## ACTIVITY
Every record below is to be retyped exactly.

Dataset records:
────────────────────
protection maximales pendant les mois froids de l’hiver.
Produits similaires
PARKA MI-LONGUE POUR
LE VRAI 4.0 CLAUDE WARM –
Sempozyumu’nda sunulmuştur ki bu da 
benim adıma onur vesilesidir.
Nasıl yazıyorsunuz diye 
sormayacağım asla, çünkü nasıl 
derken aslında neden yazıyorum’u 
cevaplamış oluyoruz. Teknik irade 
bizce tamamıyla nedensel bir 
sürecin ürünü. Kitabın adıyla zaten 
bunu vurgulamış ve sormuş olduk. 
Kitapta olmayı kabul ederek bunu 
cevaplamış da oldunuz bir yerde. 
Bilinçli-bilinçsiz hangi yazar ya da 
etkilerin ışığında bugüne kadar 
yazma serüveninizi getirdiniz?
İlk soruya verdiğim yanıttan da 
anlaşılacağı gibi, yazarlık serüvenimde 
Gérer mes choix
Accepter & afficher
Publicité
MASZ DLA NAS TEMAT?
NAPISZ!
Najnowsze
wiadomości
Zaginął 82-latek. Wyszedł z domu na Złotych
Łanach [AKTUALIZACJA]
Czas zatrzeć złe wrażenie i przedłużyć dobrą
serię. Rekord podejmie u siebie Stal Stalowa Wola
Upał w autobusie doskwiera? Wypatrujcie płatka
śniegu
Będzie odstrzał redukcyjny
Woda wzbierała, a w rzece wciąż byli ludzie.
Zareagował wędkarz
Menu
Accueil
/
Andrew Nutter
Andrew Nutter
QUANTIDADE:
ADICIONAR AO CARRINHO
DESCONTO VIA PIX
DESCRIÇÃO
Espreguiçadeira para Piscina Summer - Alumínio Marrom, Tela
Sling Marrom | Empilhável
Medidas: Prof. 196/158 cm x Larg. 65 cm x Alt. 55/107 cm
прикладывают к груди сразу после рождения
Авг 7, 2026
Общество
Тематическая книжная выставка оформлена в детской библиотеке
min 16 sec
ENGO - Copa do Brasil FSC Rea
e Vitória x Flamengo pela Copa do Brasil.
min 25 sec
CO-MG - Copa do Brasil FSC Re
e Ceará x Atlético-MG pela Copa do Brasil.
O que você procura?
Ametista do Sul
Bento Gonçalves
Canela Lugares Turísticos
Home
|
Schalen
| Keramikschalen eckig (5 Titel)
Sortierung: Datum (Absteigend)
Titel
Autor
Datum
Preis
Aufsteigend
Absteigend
────────────────────
## RESPONSE TO THIS TASK
protection maximales pendant les mois froids de l’hiver.
Produits similaires
PARKA MI-LONGUE POUR
LE VRAI 4.0 CLAUDE WARM –
Sempozyumu’nda sunulmuştur ki bu da 
benim adıma onur vesilesidir.
Nasıl yazıyorsunuz diye 
sormayacağım asla, çünkü nasıl 
derken aslında neden yazıyorum’u 
cevaplamış oluyoruz. Teknik irade 
bizce tamamıyla nedensel bir 
sürecin ürünü. Kitabın adıyla zaten 
bunu vurgulamış ve sormuş olduk. 
Kitapta olmayı kabul ederek bunu 
cevaplamış da oldunuz bir yerde. 
Bilinçli-bilinçsiz hangi yazar ya da 
etkilerin ışığında bugüne kadar 
yazma serüveninizi getirdiniz?
İlk soruya verdiğim yanıttan da 
anlaşılacağı gibi, yazarlık serüvenimde 
Gérer mes choix
Accepter & afficher
Publicité
MASZ DLA NAS TEMAT?
NAPISZ!
Najnowsze
wiadomości
Zaginął 82-latek. Wyszedł z domu na Złotych
Łanach [AKTUALIZACJA]
Czas zatrzeć złe wrażenie i przedłużyć dobrą
serię. Rekord podejmie u siebie Stal Stalowa Wola
Upał w autobusie doskwiera? Wypatrujcie płatka
śniegu
Będzie odstrzał redukcyjny
Woda wzbierała, a w rzece wciąż byli ludzie.
Zareagował wędkarz
Menu
Accueil
/
Andrew Nutter
Andrew Nutter
QUANTIDADE:
ADICIONAR AO CARRINHO
DESCONTO VIA PIX
DESCRIÇÃO
Espreguiçadeira para Piscina Summer - Alumínio Marrom, Tela
Sling Marrom | Empilhável
Medidas: Prof. 196/158 cm x Larg. 65 cm x Alt. 55/107 cm
прикладывают к груди сразу после рождения
Авг 7, 2026
Общество
Тематическая книжная выставка оформлена в детской библиотеке
min 16 sec
ENGO - Copa do Brasil FSC Rea
e Vitória x Flamengo pela Copa do Brasil.
min 25 sec
CO-MG - Copa do Brasil FSC Re
e Ceará x Atlético-MG pela Copa do Brasil.
O que você procura?
Ametista do Sul
Bento Gonçalves
Canela Lugares Turísticos
Home
|
Schalen
| Keramikschalen eckig (5 Titel)
Sortierung: Datum (Absteigend)
Titel
Autor
Datum
Preis
Aufsteigend
Absteigend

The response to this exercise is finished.